I am using Hadoop 1.0.3 for a 10 Desktop cluster system each having Ubuntu 12.04LTS 32 bit OS. The JDK is 7 u 75. Each machine has 2 GB RAM with core 2-duo processor.
For a research project, I need to run a hadoop job similar to "Word Count". And I need to run this operation for a big amount of dataset for example at least 1 GB in size.
I am trying hadoop's example jar hadoop-examples-1.0.3.jar to use for counting words of a input dataset. Unfortunately, I cannot run any experiment which has more than 5-6 MB input data.
For input I am using plain text formant story books from https://www.gutenberg.org. Also I used some rfcs from https://www.ietf.org. All the inputs are .txt format English writing.

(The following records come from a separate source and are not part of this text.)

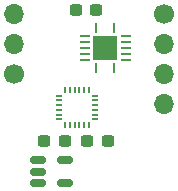
<source format=gbr>
%TF.GenerationSoftware,KiCad,Pcbnew,7.0.1*%
%TF.CreationDate,2023-04-17T09:12:49+12:00*%
%TF.ProjectId,ICM-20948-breakout,49434d2d-3230-4393-9438-2d627265616b,rev?*%
%TF.SameCoordinates,Original*%
%TF.FileFunction,Soldermask,Top*%
%TF.FilePolarity,Negative*%
%FSLAX46Y46*%
G04 Gerber Fmt 4.6, Leading zero omitted, Abs format (unit mm)*
G04 Created by KiCad (PCBNEW 7.0.1) date 2023-04-17 09:12:49*
%MOMM*%
%LPD*%
G01*
G04 APERTURE LIST*
G04 Aperture macros list*
%AMRoundRect*
0 Rectangle with rounded corners*
0 $1 Rounding radius*
0 $2 $3 $4 $5 $6 $7 $8 $9 X,Y pos of 4 corners*
0 Add a 4 corners polygon primitive as box body*
4,1,4,$2,$3,$4,$5,$6,$7,$8,$9,$2,$3,0*
0 Add four circle primitives for the rounded corners*
1,1,$1+$1,$2,$3*
1,1,$1+$1,$4,$5*
1,1,$1+$1,$6,$7*
1,1,$1+$1,$8,$9*
0 Add four rect primitives between the rounded corners*
20,1,$1+$1,$2,$3,$4,$5,0*
20,1,$1+$1,$4,$5,$6,$7,0*
20,1,$1+$1,$6,$7,$8,$9,0*
20,1,$1+$1,$8,$9,$2,$3,0*%
G04 Aperture macros list end*
%ADD10RoundRect,0.150000X-0.512500X-0.150000X0.512500X-0.150000X0.512500X0.150000X-0.512500X0.150000X0*%
%ADD11RoundRect,0.050000X-0.225000X-0.050000X0.225000X-0.050000X0.225000X0.050000X-0.225000X0.050000X0*%
%ADD12RoundRect,0.050000X0.050000X-0.225000X0.050000X0.225000X-0.050000X0.225000X-0.050000X-0.225000X0*%
%ADD13RoundRect,0.237500X0.300000X0.237500X-0.300000X0.237500X-0.300000X-0.237500X0.300000X-0.237500X0*%
%ADD14R,2.050000X2.050000*%
%ADD15R,0.280000X0.850000*%
%ADD16R,0.850000X0.280000*%
%ADD17RoundRect,0.237500X-0.300000X-0.237500X0.300000X-0.237500X0.300000X0.237500X-0.300000X0.237500X0*%
%ADD18C,1.700000*%
%ADD19O,1.700000X1.700000*%
G04 APERTURE END LIST*
D10*
%TO.C,U3*%
X145957500Y-85020000D03*
X145957500Y-85970000D03*
X145957500Y-86920000D03*
X148232500Y-86920000D03*
X148232500Y-85020000D03*
%TD*%
D11*
%TO.C,U1*%
X147770000Y-79540000D03*
X147770000Y-79940000D03*
X147770000Y-80340000D03*
X147770000Y-80740000D03*
X147770000Y-81140000D03*
X147770000Y-81540000D03*
D12*
X148270000Y-82040000D03*
X148670000Y-82040000D03*
X149070000Y-82040000D03*
X149470000Y-82040000D03*
X149870000Y-82040000D03*
X150270000Y-82040000D03*
D11*
X150770000Y-81540000D03*
X150770000Y-81140000D03*
X150770000Y-80740000D03*
X150770000Y-80340000D03*
X150770000Y-79940000D03*
X150770000Y-79540000D03*
D12*
X150270000Y-79040000D03*
X149870000Y-79040000D03*
X149470000Y-79040000D03*
X149070000Y-79040000D03*
X148670000Y-79040000D03*
X148270000Y-79040000D03*
%TD*%
D13*
%TO.C,C2*%
X146507500Y-83390000D03*
X148232500Y-83390000D03*
%TD*%
%TO.C,C3*%
X150905000Y-72265000D03*
X149180000Y-72265000D03*
%TD*%
D14*
%TO.C,U2*%
X151655000Y-75490000D03*
D15*
X152405000Y-73765000D03*
D16*
X153380000Y-74490000D03*
X153380000Y-74990000D03*
X153380000Y-75490000D03*
X153380000Y-75990000D03*
X153380000Y-76490000D03*
D15*
X152405000Y-77215000D03*
X150905000Y-77215000D03*
D16*
X149930000Y-76490000D03*
X149930000Y-75990000D03*
X149930000Y-75490000D03*
X149930000Y-74990000D03*
X149930000Y-74490000D03*
D15*
X150905000Y-73765000D03*
%TD*%
D17*
%TO.C,C1*%
X150139930Y-83390000D03*
X151864930Y-83390000D03*
%TD*%
D18*
%TO.C,J2*%
X143960000Y-77720000D03*
D19*
X143960000Y-75180000D03*
X143960000Y-72640000D03*
%TD*%
%TO.C,J1*%
X156660000Y-80260000D03*
X156660000Y-77720000D03*
X156660000Y-75180000D03*
D18*
X156660000Y-72640000D03*
%TD*%
M02*

</source>
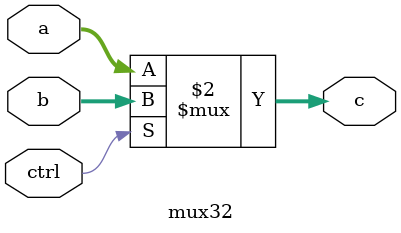
<source format=v>
`timescale 1ns / 1ps
module mux32(
input [31:0]a,b,
output [31:0]c,
input wire ctrl
    );
	assign c=(ctrl==0)?a:b;
endmodule

</source>
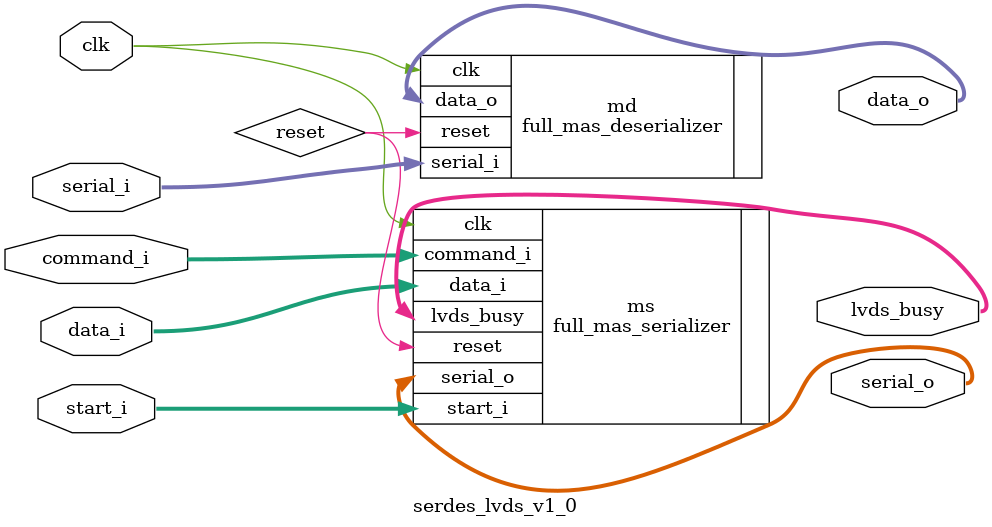
<source format=v>

`timescale 1 ns / 1 ps

	module serdes_lvds_v1_0 
	(
	   input clk, 
	   input [1:0] start_i,
	   input [4:0] command_i,
	   input [31:0] data_i,
	   input [1:0] serial_i,
	   output [1:0] serial_o,
	   output [1:0] lvds_busy,
	   output [36:0] data_o
	);
    
    
    full_mas_serializer ms(
        .clk(clk),
        .reset(reset),
        .command_i(command_i),
        .data_i(data_i),
        .start_i(start_i),
        .lvds_busy(lvds_busy),
        .serial_o(serial_o)
    );
    
    full_mas_deserializer md(
        .clk(clk),
        .reset(reset),
        .serial_i(serial_i),
        //.axi_lite_ready_o(),
        .data_o(data_o)
    );

	endmodule

</source>
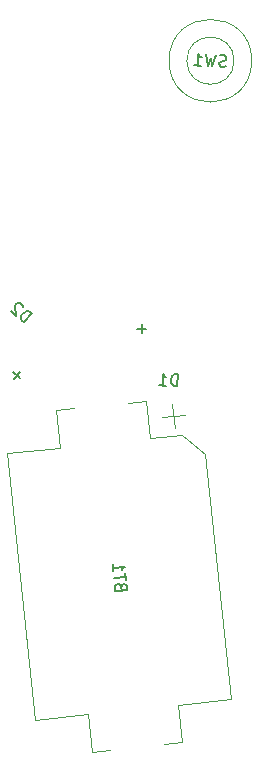
<source format=gbr>
%TF.GenerationSoftware,KiCad,Pcbnew,7.0.10*%
%TF.CreationDate,2024-05-13T16:35:13+02:00*%
%TF.ProjectId,MINT-Labs,4d494e54-2d4c-4616-9273-2e6b69636164,rev?*%
%TF.SameCoordinates,Original*%
%TF.FileFunction,Legend,Bot*%
%TF.FilePolarity,Positive*%
%FSLAX46Y46*%
G04 Gerber Fmt 4.6, Leading zero omitted, Abs format (unit mm)*
G04 Created by KiCad (PCBNEW 7.0.10) date 2024-05-13 16:35:13*
%MOMM*%
%LPD*%
G01*
G04 APERTURE LIST*
%ADD10C,0.150000*%
%ADD11C,0.120000*%
G04 APERTURE END LIST*
D10*
X152510742Y-116694198D02*
X152448451Y-116557101D01*
X152448451Y-116557101D02*
X152396115Y-116514721D01*
X152396115Y-116514721D02*
X152296421Y-116477317D01*
X152296421Y-116477317D02*
X152154347Y-116492250D01*
X152154347Y-116492250D02*
X152064608Y-116549563D01*
X152064608Y-116549563D02*
X152022227Y-116601899D01*
X152022227Y-116601899D02*
X151984824Y-116701593D01*
X151984824Y-116701593D02*
X152024644Y-117080459D01*
X152024644Y-117080459D02*
X153019166Y-116975930D01*
X153019166Y-116975930D02*
X152984323Y-116644423D01*
X152984323Y-116644423D02*
X152927010Y-116554684D01*
X152927010Y-116554684D02*
X152874674Y-116512303D01*
X152874674Y-116512303D02*
X152774980Y-116474900D01*
X152774980Y-116474900D02*
X152680264Y-116484855D01*
X152680264Y-116484855D02*
X152590525Y-116542169D01*
X152590525Y-116542169D02*
X152548145Y-116594504D01*
X152548145Y-116594504D02*
X152510742Y-116694198D01*
X152510742Y-116694198D02*
X152545584Y-117025706D01*
X152929570Y-116123483D02*
X152869840Y-115555185D01*
X151905183Y-115943862D02*
X152899705Y-115839334D01*
X151785722Y-114807265D02*
X151845453Y-115375564D01*
X151815587Y-115091415D02*
X152810109Y-114986886D01*
X152810109Y-114986886D02*
X152677990Y-115096535D01*
X152677990Y-115096535D02*
X152593229Y-115201207D01*
X152593229Y-115201207D02*
X152555825Y-115300900D01*
X161373748Y-72634454D02*
X161228594Y-72674531D01*
X161228594Y-72674531D02*
X160990825Y-72662070D01*
X160990825Y-72662070D02*
X160898210Y-72609532D01*
X160898210Y-72609532D02*
X160853148Y-72559486D01*
X160853148Y-72559486D02*
X160810579Y-72461886D01*
X160810579Y-72461886D02*
X160815563Y-72366778D01*
X160815563Y-72366778D02*
X160868101Y-72274163D01*
X160868101Y-72274163D02*
X160918147Y-72229102D01*
X160918147Y-72229102D02*
X161015747Y-72186532D01*
X161015747Y-72186532D02*
X161208455Y-72148947D01*
X161208455Y-72148947D02*
X161306054Y-72106378D01*
X161306054Y-72106378D02*
X161356100Y-72061316D01*
X161356100Y-72061316D02*
X161408638Y-71968701D01*
X161408638Y-71968701D02*
X161413623Y-71873593D01*
X161413623Y-71873593D02*
X161371053Y-71775993D01*
X161371053Y-71775993D02*
X161325992Y-71725947D01*
X161325992Y-71725947D02*
X161233376Y-71673409D01*
X161233376Y-71673409D02*
X160995608Y-71660948D01*
X160995608Y-71660948D02*
X160850454Y-71701025D01*
X160520070Y-71636026D02*
X160229965Y-72622195D01*
X160229965Y-72622195D02*
X160077132Y-71898919D01*
X160077132Y-71898919D02*
X159849534Y-72602257D01*
X159849534Y-72602257D02*
X159664101Y-71591167D01*
X158708244Y-72542445D02*
X159278889Y-72572351D01*
X158993566Y-72557398D02*
X159045902Y-71558769D01*
X159045902Y-71558769D02*
X159133533Y-71706414D01*
X159133533Y-71706414D02*
X159223657Y-71806506D01*
X159223657Y-71806506D02*
X159316272Y-71859044D01*
X157253279Y-99712824D02*
X157305615Y-98714195D01*
X157305615Y-98714195D02*
X157067846Y-98701734D01*
X157067846Y-98701734D02*
X156922693Y-98741811D01*
X156922693Y-98741811D02*
X156822601Y-98831934D01*
X156822601Y-98831934D02*
X156770063Y-98924549D01*
X156770063Y-98924549D02*
X156712540Y-99112272D01*
X156712540Y-99112272D02*
X156705064Y-99254934D01*
X156705064Y-99254934D02*
X156742649Y-99447641D01*
X156742649Y-99447641D02*
X156785218Y-99545241D01*
X156785218Y-99545241D02*
X156875341Y-99645333D01*
X156875341Y-99645333D02*
X157015510Y-99700363D01*
X157015510Y-99700363D02*
X157253279Y-99712824D01*
X155731558Y-99633074D02*
X156302204Y-99662980D01*
X156016881Y-99648027D02*
X156069217Y-98649398D01*
X156069217Y-98649398D02*
X156156848Y-98797043D01*
X156156848Y-98797043D02*
X156246971Y-98897135D01*
X156246971Y-98897135D02*
X156339586Y-98949674D01*
X154633389Y-94884559D02*
X153872529Y-94844684D01*
X154233021Y-95245052D02*
X154272897Y-94484192D01*
X144313061Y-94312849D02*
X144955848Y-93546805D01*
X144955848Y-93546805D02*
X144773457Y-93393760D01*
X144773457Y-93393760D02*
X144633413Y-93338412D01*
X144633413Y-93338412D02*
X144499239Y-93350150D01*
X144499239Y-93350150D02*
X144401542Y-93392498D01*
X144401542Y-93392498D02*
X144242628Y-93507802D01*
X144242628Y-93507802D02*
X144150802Y-93617237D01*
X144150802Y-93617237D02*
X144064844Y-93793759D01*
X144064844Y-93793759D02*
X144040105Y-93897325D01*
X144040105Y-93897325D02*
X144051843Y-94031499D01*
X144051843Y-94031499D02*
X144130669Y-94159805D01*
X144130669Y-94159805D02*
X144313061Y-94312849D01*
X144165064Y-93007583D02*
X144159195Y-92940496D01*
X144159195Y-92940496D02*
X144116847Y-92842799D01*
X144116847Y-92842799D02*
X143934456Y-92689755D01*
X143934456Y-92689755D02*
X143830890Y-92665015D01*
X143830890Y-92665015D02*
X143763803Y-92670884D01*
X143763803Y-92670884D02*
X143666107Y-92713232D01*
X143666107Y-92713232D02*
X143604889Y-92786189D01*
X143604889Y-92786189D02*
X143549541Y-92926233D01*
X143549541Y-92926233D02*
X143619973Y-93731280D01*
X143619973Y-93731280D02*
X143145755Y-93333363D01*
X143957852Y-99046582D02*
X143374199Y-98556839D01*
X143421154Y-99093537D02*
X143910897Y-98509884D01*
D11*
%TO.C,BT1*%
X154629362Y-100937018D02*
X153087853Y-101099037D01*
X146971544Y-101741887D02*
X148513053Y-101579868D01*
X155935081Y-102358319D02*
X157924125Y-102149262D01*
X157034132Y-103248312D02*
X156825075Y-101259269D01*
X157649062Y-103837261D02*
X154963853Y-104119488D01*
X154963853Y-104119488D02*
X154629362Y-100937018D01*
X147306035Y-104924357D02*
X146971544Y-101741887D01*
X142830686Y-105394735D02*
X147306035Y-104924357D01*
X142830686Y-105394735D02*
X145203482Y-127970382D01*
X159627353Y-105439249D02*
X157649062Y-103837261D01*
X161811998Y-126224757D02*
X159627353Y-105439249D01*
X161811998Y-126224757D02*
X157336649Y-126695135D01*
X157336649Y-126695135D02*
X157671140Y-129877605D01*
X149678831Y-127500004D02*
X150013322Y-130682474D01*
X145203482Y-127970382D02*
X149678831Y-127500004D01*
X157671140Y-129877605D02*
X156129631Y-130039624D01*
X150013322Y-130682474D02*
X151554831Y-130520455D01*
%TO.C,SW1*%
X162063554Y-72158031D02*
G75*
G03*
X158063554Y-72158031I-2000000J0D01*
G01*
X158063554Y-72158031D02*
G75*
G03*
X162063554Y-72158031I2000000J0D01*
G01*
X163563555Y-72158031D02*
G75*
G03*
X156563553Y-72158031I-3500001J0D01*
G01*
X156563553Y-72158031D02*
G75*
G03*
X163563555Y-72158031I3500001J0D01*
G01*
%TD*%
M02*

</source>
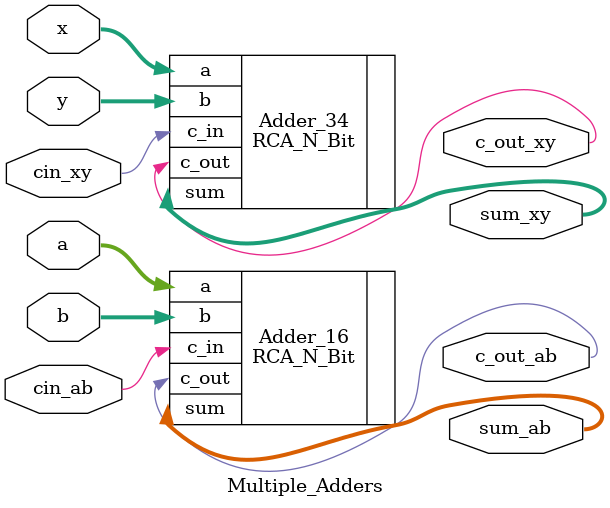
<source format=v>
`timescale 1ns / 1ps


module Multiple_Adders(
input [15:0]a,b,
input cin_ab,
output [15:0]sum_ab,
output c_out_ab,

input [33:0]x,y,
input cin_xy,
output [33:0]sum_xy,
output c_out_xy

    );
    
 //Just instanitial RCA_N_Bit modulr and pass parameter from here.
 RCA_N_Bit #(16) Adder_16 
 ( .a(a),.b(b),.c_in(cin_ab), .sum(sum_ab), .c_out(c_out_ab)
  );
  
  
  RCA_N_Bit #(34) Adder_34 
   ( .a(x),.b(y),.c_in(cin_xy), .sum(sum_xy), .c_out(c_out_xy)
    );
endmodule

</source>
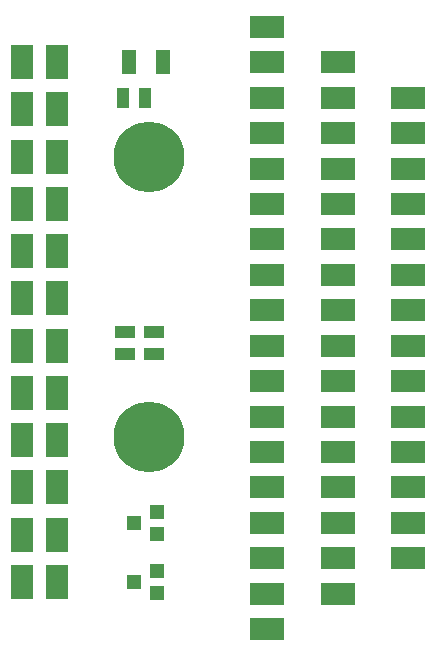
<source format=gts>
G04 #@! TF.GenerationSoftware,KiCad,Pcbnew,(5.99.0-492-g30da2b31e)*
G04 #@! TF.CreationDate,2019-12-11T09:50:33+01:00*
G04 #@! TF.ProjectId,LED_Panel_Hex,4c45445f-5061-46e6-956c-5f4865782e6b,rev?*
G04 #@! TF.SameCoordinates,Original*
G04 #@! TF.FileFunction,Soldermask,Top*
G04 #@! TF.FilePolarity,Negative*
%FSLAX46Y46*%
G04 Gerber Fmt 4.6, Leading zero omitted, Abs format (unit mm)*
G04 Created by KiCad (PCBNEW (5.99.0-492-g30da2b31e)) date 2019-12-11 09:50:33*
%MOMM*%
%LPD*%
G04 APERTURE LIST*
%ADD10R,1.700000X1.100000*%
%ADD11R,1.100000X1.700000*%
%ADD12C,6.000000*%
%ADD13R,1.900000X3.000000*%
%ADD14R,3.000000X1.900000*%
%ADD15R,1.300000X1.200000*%
%ADD16R,1.300000X2.100000*%
G04 APERTURE END LIST*
D10*
X113250000Y-94200000D03*
X113250000Y-92300000D03*
X110750000Y-94200000D03*
X110750000Y-92300000D03*
D11*
X112450000Y-72500000D03*
X110550000Y-72500000D03*
D12*
X112750000Y-77500000D03*
X112750000Y-101250000D03*
D13*
X102000000Y-69500000D03*
X105000000Y-69500000D03*
X102000000Y-73500000D03*
X105000000Y-73500000D03*
D14*
X122750000Y-69500000D03*
X122750000Y-66500000D03*
X122750000Y-75500000D03*
X122750000Y-72500000D03*
X128750000Y-90500000D03*
X128750000Y-87500000D03*
X128750000Y-96500000D03*
X128750000Y-93500000D03*
D13*
X102000000Y-77500000D03*
X105000000Y-77500000D03*
X102000000Y-81500000D03*
X105000000Y-81500000D03*
D14*
X122750000Y-81500000D03*
X122750000Y-78500000D03*
X122750000Y-87500000D03*
X122750000Y-84500000D03*
X128750000Y-102500000D03*
X128750000Y-99500000D03*
X128750000Y-108500000D03*
X128750000Y-105500000D03*
D13*
X102000000Y-85500000D03*
X105000000Y-85500000D03*
X102000000Y-89500000D03*
X105000000Y-89500000D03*
D14*
X122750000Y-93500000D03*
X122750000Y-90500000D03*
X122750000Y-99500000D03*
X122750000Y-96500000D03*
X128750000Y-114500000D03*
X128750000Y-111500000D03*
X134750000Y-75500000D03*
X134750000Y-72500000D03*
D13*
X102000000Y-93500000D03*
X105000000Y-93500000D03*
X102000000Y-97500000D03*
X105000000Y-97500000D03*
D14*
X122750000Y-105500000D03*
X122750000Y-102500000D03*
X122750000Y-111500000D03*
X122750000Y-108500000D03*
X134750000Y-81500000D03*
X134750000Y-78500000D03*
X134750000Y-87500000D03*
X134750000Y-84500000D03*
D13*
X102000000Y-101500000D03*
X105000000Y-101500000D03*
X102000000Y-105500000D03*
X105000000Y-105500000D03*
D14*
X122750000Y-117500000D03*
X122750000Y-114500000D03*
X128750000Y-72500000D03*
X128750000Y-69500000D03*
X134750000Y-93500000D03*
X134750000Y-90500000D03*
X134750000Y-99500000D03*
X134750000Y-96500000D03*
D13*
X102000000Y-109500000D03*
X105000000Y-109500000D03*
X102000000Y-113500000D03*
X105000000Y-113500000D03*
D14*
X128750000Y-78500000D03*
X128750000Y-75500000D03*
X128750000Y-84500000D03*
X128750000Y-81500000D03*
X134750000Y-105500000D03*
X134750000Y-102500000D03*
X134750000Y-111500000D03*
X134750000Y-108500000D03*
D15*
X113500000Y-109450000D03*
X113500000Y-107550000D03*
X111500000Y-108500000D03*
X113500000Y-114450000D03*
X113500000Y-112550000D03*
X111500000Y-113500000D03*
D16*
X113950000Y-69500000D03*
X111050000Y-69500000D03*
M02*

</source>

My system can give proper output for a single .txt document. However, when it has more that 1 .txt files it starts to continuously giving the error:
INFO mapred.JobClient: Task Id : attempt_XXXX, Status : FAILED
Too many fetch-failures
The dataset also working fine when I use a single node cluster. I have got some solutions from previous stackoverflow posts for example this one and this one and also some more. But none of these worked for my case. According to their suggestion I have updated my /usr/local/hadoop/conf/mapred-site.xml file as follows:
<?xml version="1.0"?>
<?xml-stylesheet type="text/xsl" href="configuration.xsl"?>
<!-- Put site-specific property overrides in this file. -->
<configuration>
<property>
<name>mapred.job.tracker</name>
<value>master:54311</value>
<description>The host and port that the MapReduce job tracker runs
at. If "local", then jobs are run in-process as a single map
and reduce task.
</description>
</property>
<property>
<name>mapred.task.timeout</name>
<value>1800000</value>
</property>
<property>
<name>mapred.reduce.slowstart.completed.maps</name>
<value>0.9</value>
</property>
<property>
<name>tasktracker.http.threads</name>
<value>90</value>
</property>
<property>
<name>mapred.reduce.parallel.copies</name>
<value>10</value>
</property>
<property>
<name>mapred.map.tasks</name>
<value>100</value>
</property>
<property>
<name>mapred.reduce.tasks</name>
<value>7</value>
</property>
<property>
<name>mapred.local.dir</name>
<value>/home/user/localdir</value>
</property>
</configuration>
In this file I have collected the value for property: “mapred.local.dir“, “mapred.map.tasks“, “mapred.reduce.tasks“ from michael-noll's blog. Also I have set,
export HADOOP_HEAPSIZE=4000
From conf/hadoop-env.sh file.
As I have set the environment of all the 10 machines with hadoop-1.0.3 it will be more helpful for me if someone can give me solution without changing the hadoop version.
Also I want to mention that I am a newbie in hadoop. I have found many articles about hadoop but I could fix any article as a standard for this topic. If anybody know any informative and authentic article regarding hadoop feel free to share with me.
Thanks everyone in advance.